We also studied an adaptation of the k-means algorithm, through the introduction of the
counterfactual separation objective directly into the k-means objective so as to to
account both for cluster compactness and separation. The resulting algorithm, called cf-
means, implements gradient-based refinement of initial cluster centers prior to the
typical k-means phase that follows. It has been shown that it reduces sensitivity to
center initialization and promotes solutions with both greater compactness and better
separability. Finally, we extended this methodology to deep clustering by designing the
deep cf-means algorithm.
Research Results
The project succeeded in delivering a unified framework connecting explainability,
fairness, and quality in clustering via counterfactual reasoning. The project
achievements can be summarized as follows:
-
First formulation of counterfactuals for clustering
- Easy to compute non-iterative solutions for k-means and Gaussian clustering.

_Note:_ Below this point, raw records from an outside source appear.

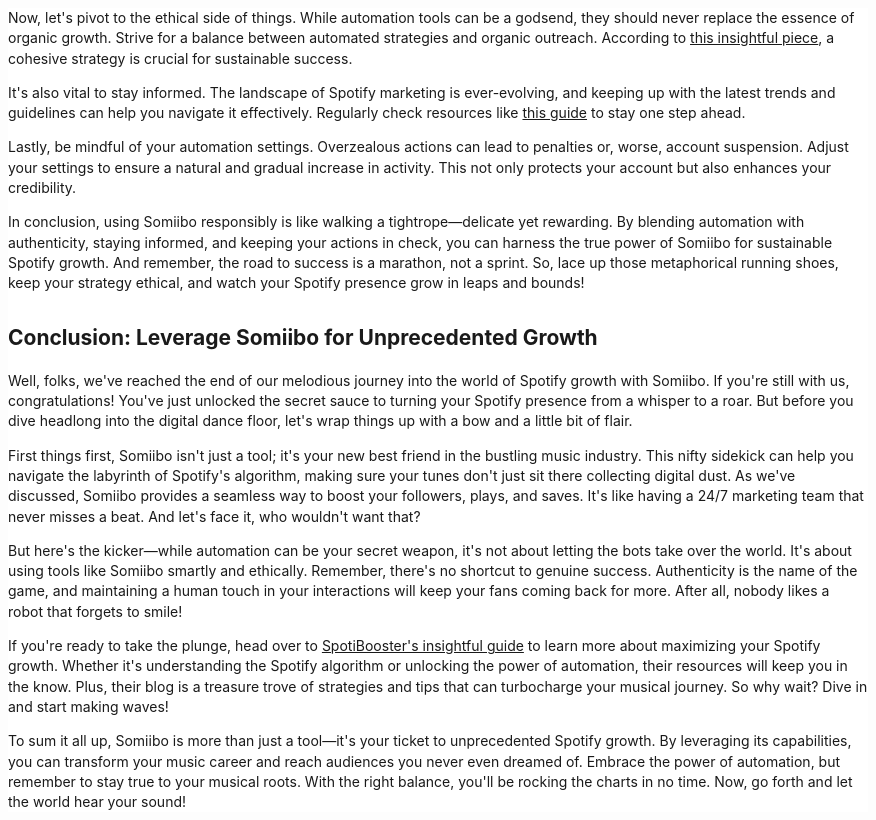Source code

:Now, let's pivot to the ethical side of things. While automation tools can be a godsend, they should never replace the essence of organic growth. Strive for a balance between automated strategies and organic outreach. According to [this insightful piece](https://spotibooster.com/blog/spotify-success-in-2024-integrating-automation-and-organic-growth), a cohesive strategy is crucial for sustainable success.

It's also vital to stay informed. The landscape of Spotify marketing is ever-evolving, and keeping up with the latest trends and guidelines can help you navigate it effectively. Regularly check resources like [this guide](https://spotibooster.com/blog/the-intricacies-of-spotify-marketing-what-every-artist-needs-to-know) to stay one step ahead.

Lastly, be mindful of your automation settings. Overzealous actions can lead to penalties or, worse, account suspension. Adjust your settings to ensure a natural and gradual increase in activity. This not only protects your account but also enhances your credibility.

In conclusion, using Somiibo responsibly is like walking a tightrope—delicate yet rewarding. By blending automation with authenticity, staying informed, and keeping your actions in check, you can harness the true power of Somiibo for sustainable Spotify growth. And remember, the road to success is a marathon, not a sprint. So, lace up those metaphorical running shoes, keep your strategy ethical, and watch your Spotify presence grow in leaps and bounds!

## Conclusion: Leverage Somiibo for Unprecedented Growth

Well, folks, we've reached the end of our melodious journey into the world of Spotify growth with Somiibo. If you're still with us, congratulations! You've just unlocked the secret sauce to turning your Spotify presence from a whisper to a roar. But before you dive headlong into the digital dance floor, let's wrap things up with a bow and a little bit of flair.



First things first, Somiibo isn't just a tool; it's your new best friend in the bustling music industry. This nifty sidekick can help you navigate the labyrinth of Spotify's algorithm, making sure your tunes don't just sit there collecting digital dust. As we've discussed, Somiibo provides a seamless way to boost your followers, plays, and saves. It's like having a 24/7 marketing team that never misses a beat. And let's face it, who wouldn't want that?

But here's the kicker—while automation can be your secret weapon, it's not about letting the bots take over the world. It's about using tools like Somiibo smartly and ethically. Remember, there's no shortcut to genuine success. Authenticity is the name of the game, and maintaining a human touch in your interactions will keep your fans coming back for more. After all, nobody likes a robot that forgets to smile!

If you're ready to take the plunge, head over to [SpotiBooster's insightful guide](https://spotibooster.com/blog/how-to-leverage-spotibooster-for-unprecedented-spotify-growth) to learn more about maximizing your Spotify growth. Whether it's understanding the Spotify algorithm or unlocking the power of automation, their resources will keep you in the know. Plus, their blog is a treasure trove of strategies and tips that can turbocharge your musical journey. So why wait? Dive in and start making waves!

To sum it all up, Somiibo is more than just a tool—it's your ticket to unprecedented Spotify growth. By leveraging its capabilities, you can transform your music career and reach audiences you never even dreamed of. Embrace the power of automation, but remember to stay true to your musical roots. With the right balance, you'll be rocking the charts in no time. Now, go forth and let the world hear your sound!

- Extensions to actionability and plausibility constraints, Mahalanobis distance, counterfactuals for groups.
-
Novel counterfactual-based fairness framework
- Counterfactual fairness cost and feature-level fairness attribution.
- Separation fairness criterion.
- New fair and deep fair clustering algorithms optimizing the separation fairness criterion.
-
New counterfactual-based cluster quality measures
- The novel CFQ score that uses counterfactual distances to measure cluster separation.
- New linkages for agglomerative clustering that focus on cluster frontiers defined by counterfactual points.
- Adaptation of k-means and its deep extension so that counterfactual-based cluster separation is taken into account.